▸ TO BE DONE: Please rewrite these lines with "city" switched to "town" everywhere and nothing else changed, leaving out the pictures.

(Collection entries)
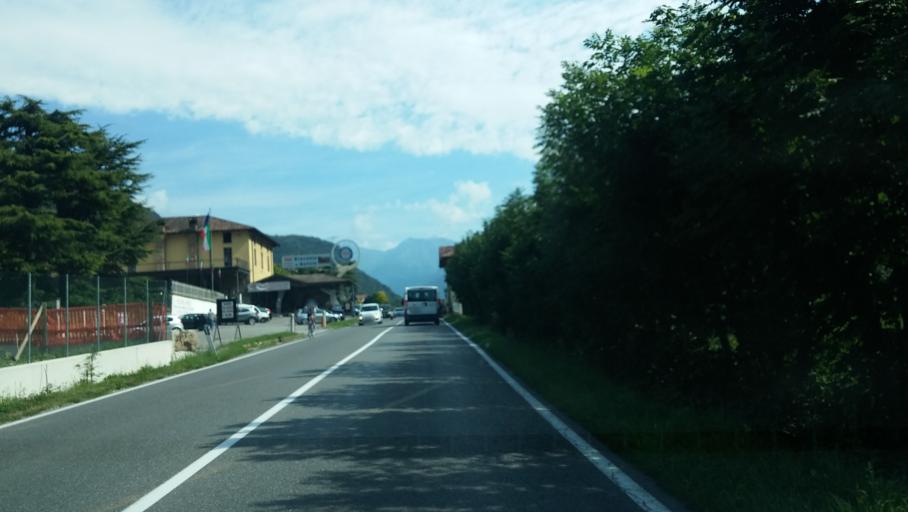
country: IT
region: Lombardy
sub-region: Provincia di Lecco
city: Ballabio
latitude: 45.9172
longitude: 9.4357
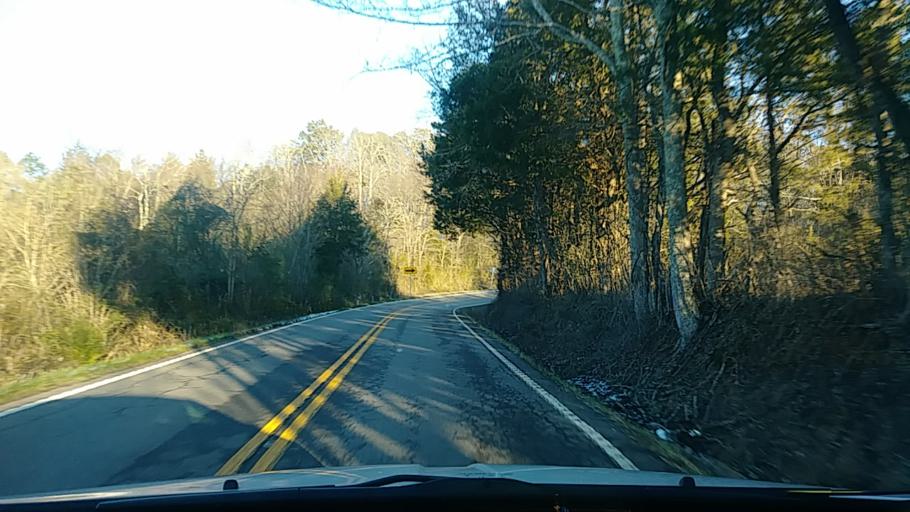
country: US
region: Tennessee
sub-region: Greene County
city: Mosheim
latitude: 36.1276
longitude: -83.1075
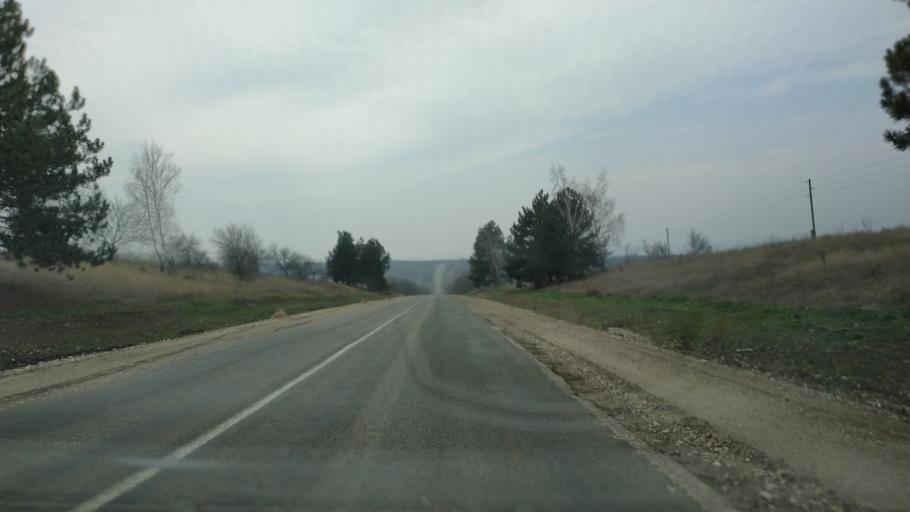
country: MD
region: Cahul
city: Cahul
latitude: 45.9308
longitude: 28.2722
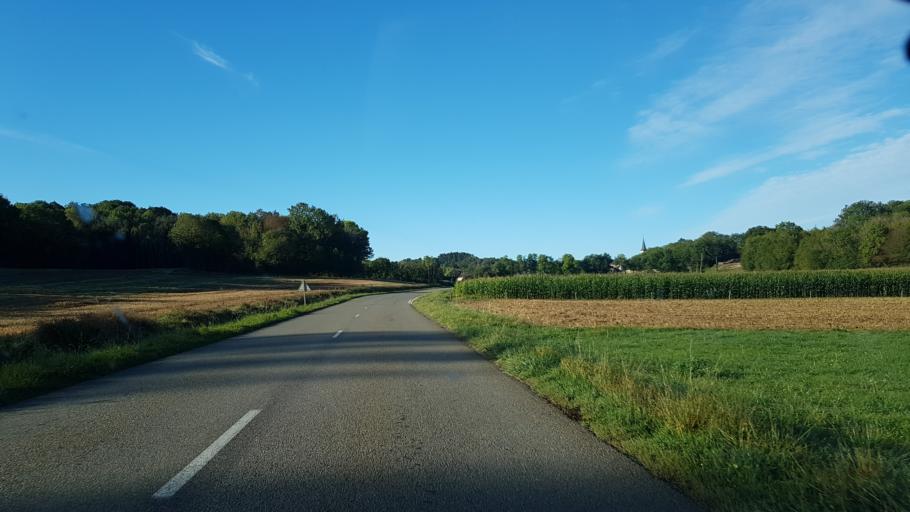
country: FR
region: Franche-Comte
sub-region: Departement du Jura
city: Cousance
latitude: 46.5583
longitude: 5.4996
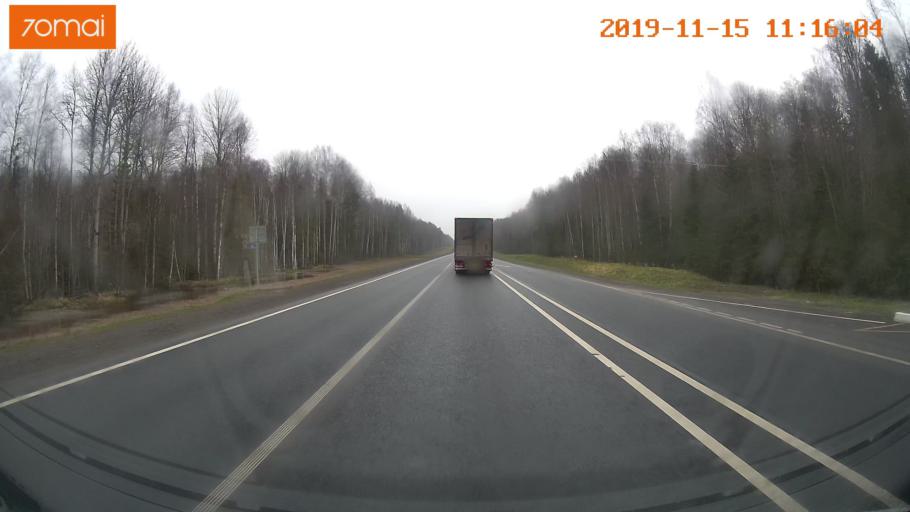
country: RU
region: Vologda
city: Chebsara
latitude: 59.1292
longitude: 39.2218
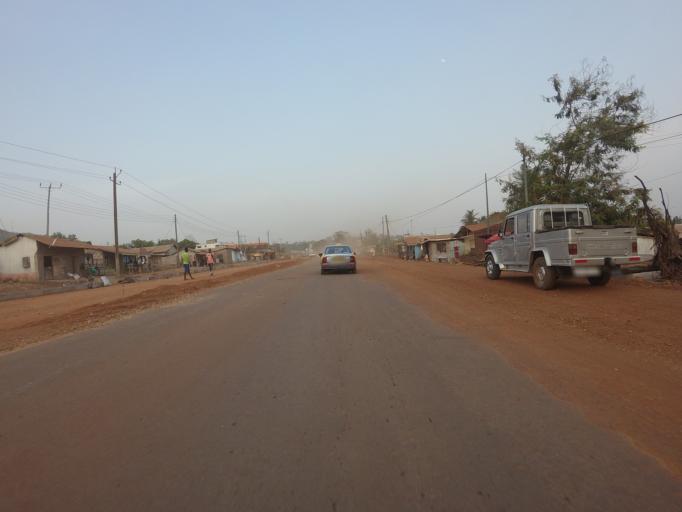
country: GH
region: Volta
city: Ho
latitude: 6.5969
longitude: 0.4448
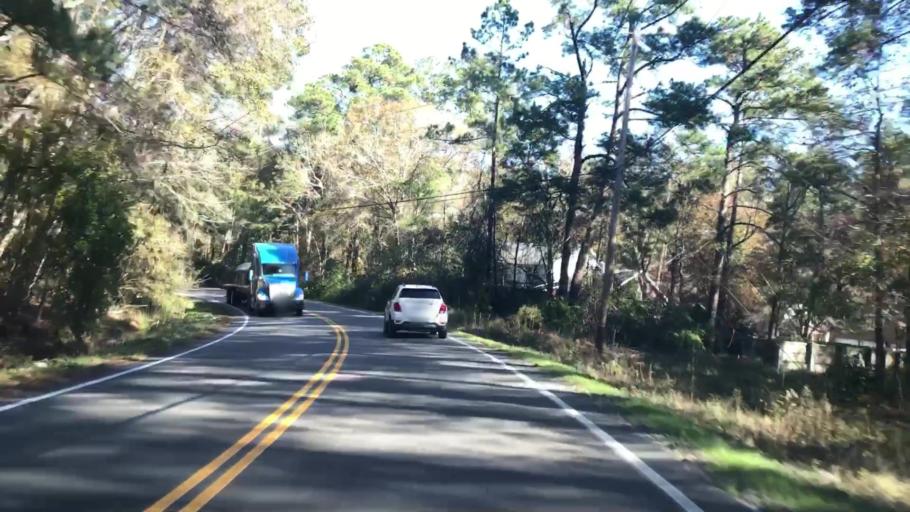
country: US
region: South Carolina
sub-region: Dorchester County
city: Summerville
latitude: 33.0237
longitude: -80.1956
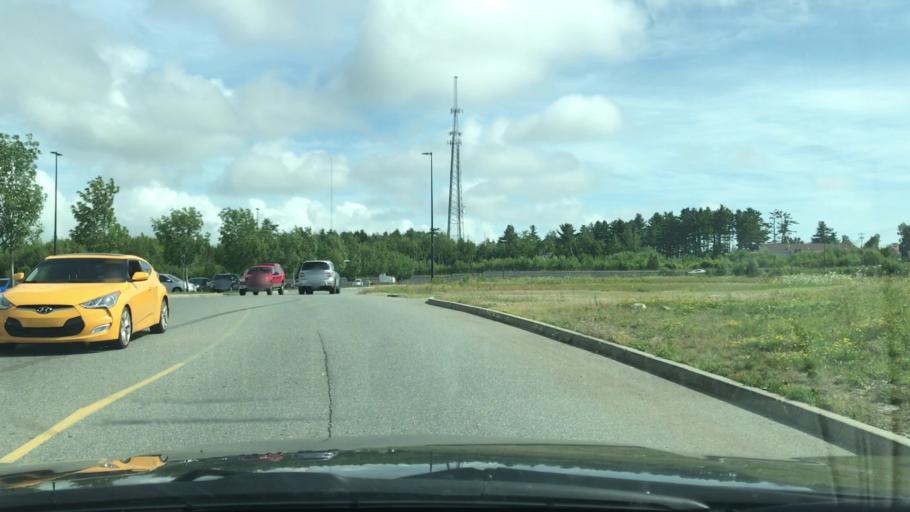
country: US
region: Maine
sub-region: Hancock County
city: Ellsworth
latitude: 44.5253
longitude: -68.3955
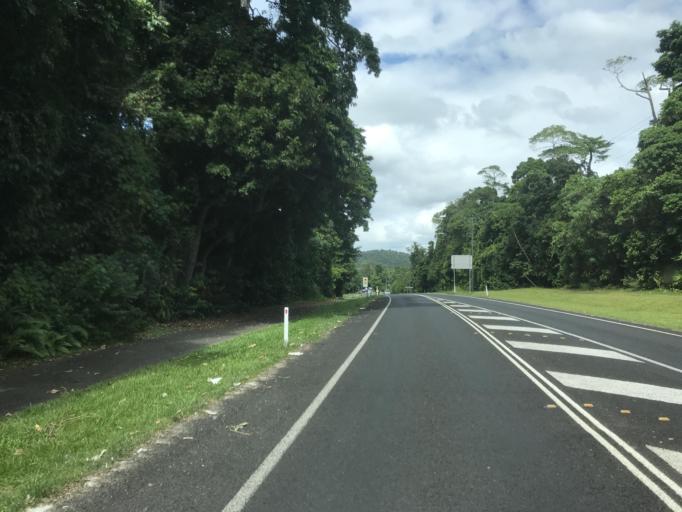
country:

▸ TASK RESULT:
country: IT
region: Lombardy
sub-region: Provincia di Lecco
town: Ballabio
latitude: 45.9172
longitude: 9.4357
country: US
region: Tennessee
sub-region: Greene County
town: Mosheim
latitude: 36.1276
longitude: -83.1075
country: MD
region: Cahul
town: Cahul
latitude: 45.9308
longitude: 28.2722
country: FR
region: Franche-Comte
sub-region: Departement du Jura
town: Cousance
latitude: 46.5583
longitude: 5.4996
country: RU
region: Vologda
town: Chebsara
latitude: 59.1292
longitude: 39.2218
country: GH
region: Volta
town: Ho
latitude: 6.5969
longitude: 0.4448
country: US
region: South Carolina
sub-region: Dorchester County
town: Summerville
latitude: 33.0237
longitude: -80.1956
country: US
region: Maine
sub-region: Hancock County
town: Ellsworth
latitude: 44.5253
longitude: -68.3955
country:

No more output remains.